We have inherited a great system set up at the Bailey fields that has been hard at work watering in all our broccoli and cabbage. However, as some of you returning members know, water has been an issue at our far fields in the past. Well not this year! Through the countless hours of dedicated hard work and a bit of much appreciated familial financial assistance from Larry(Kerry’s father), it looks like we will have an ample water supply for all of our crops this year. Larry has been hard at work designing, assembling and implementing a very practical, functional irrigation system for all of our previously, unirrigated land and we thank him for it!

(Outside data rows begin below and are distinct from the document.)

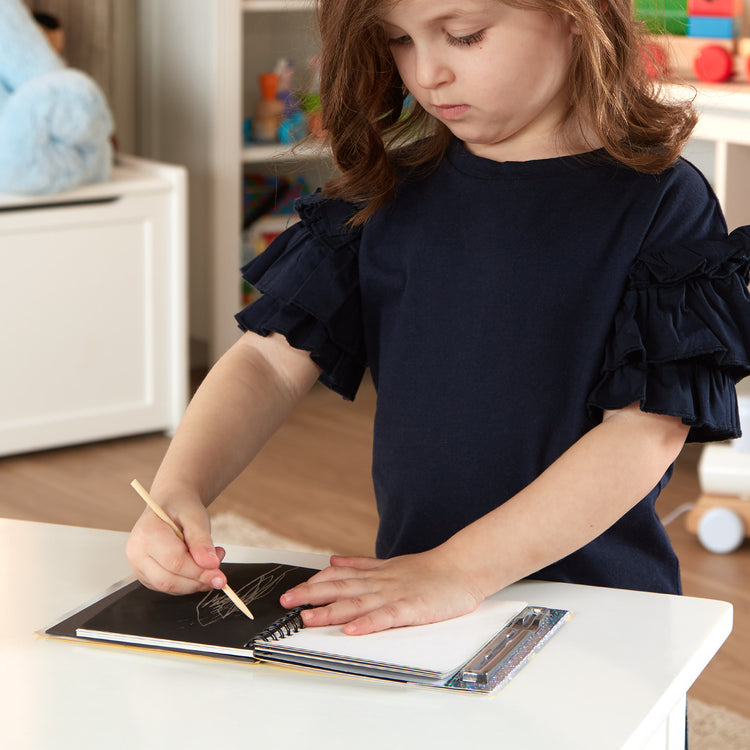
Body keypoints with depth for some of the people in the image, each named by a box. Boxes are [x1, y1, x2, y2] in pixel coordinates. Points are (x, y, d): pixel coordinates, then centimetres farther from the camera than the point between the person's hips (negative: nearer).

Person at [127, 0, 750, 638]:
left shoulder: (660, 202, -3)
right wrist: (177, 491, -7)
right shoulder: (389, 193, 13)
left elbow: (647, 432, -10)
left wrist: (460, 569, -17)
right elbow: (273, 360, 11)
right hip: (405, 600, 3)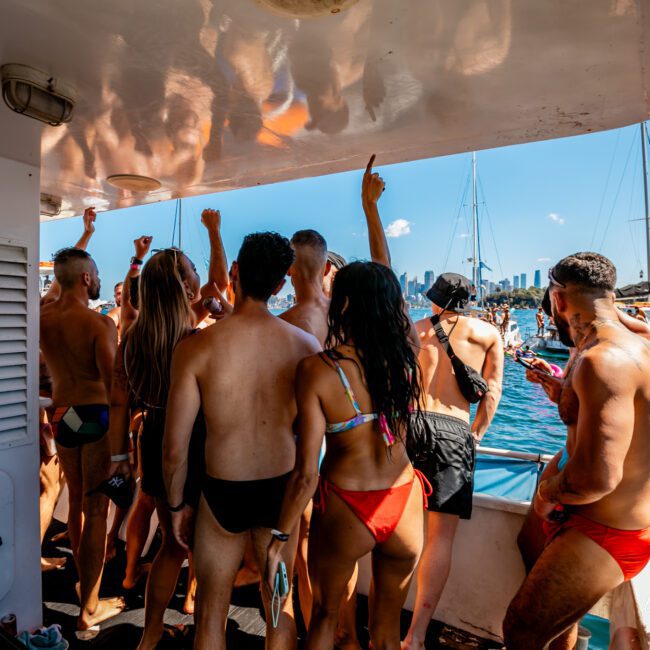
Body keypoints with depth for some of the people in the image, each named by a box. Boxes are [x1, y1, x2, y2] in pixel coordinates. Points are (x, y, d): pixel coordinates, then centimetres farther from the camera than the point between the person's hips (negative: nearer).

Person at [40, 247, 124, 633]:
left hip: (62, 415, 7)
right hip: (96, 415, -6)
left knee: (76, 501, 22)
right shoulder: (99, 323, -17)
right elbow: (113, 383, -18)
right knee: (96, 509, 3)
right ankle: (90, 608, 14)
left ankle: (85, 582, 40)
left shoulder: (43, 318, -1)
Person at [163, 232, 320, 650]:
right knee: (280, 611, 24)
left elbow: (175, 449, -12)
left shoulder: (197, 347, -17)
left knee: (211, 616, 22)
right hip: (282, 489, 2)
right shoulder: (306, 345, -12)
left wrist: (177, 505, 5)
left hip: (223, 493, -1)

The past two great big weeks of work wouldn’t be possible if it was just Max and I here on the farm. We are grateful to welcome our two wonderful apprentices to our farming family. Kara is a real local girl, hailing from Waterford CT. She has a degree in horticulture from UCONN and managed the gardens at the Mystic Seaport Museum. Tana has come all the way from the Pacific Northwest to join us here at Provider Farm. Last season she was the assistant grower at Overlook Farm in Rutland Mass. Our apprentices are really the back bone of our farm, we couldn’t do anything with out them. They have been undaunted by every task we have thrown at them, from picking rocks the size of our hatch back, to transplanting literally thousands of transplants in just two days.
Victory with baby Vinny.
By far the most exciting news of the week is the arrival of our two baby boy calves. It sure was refreshing to see some new life when everything else looked like it was ready to shrivel up. On the two hottest days in a row this spring, we came home from the fields to find Mamas Victory and Juno deciding it was a good time to calve. Juno was the first to go. Her progress was slow, but after two hours and with a little final coaxing from us, she was up and cleaning off her new calve Joe-baby. Victory, continuing to prove herself as a fine cow, popped Vinny out in just over a half an hour and was up and caring for him right away. We have one more calf to go . With the rain, we hope to see some good pasture growth and have the cows out grazing soon.
That’s it for now folks, we will see you all in about five weeks for the first share! I hope you enjoy this rain as much as I am.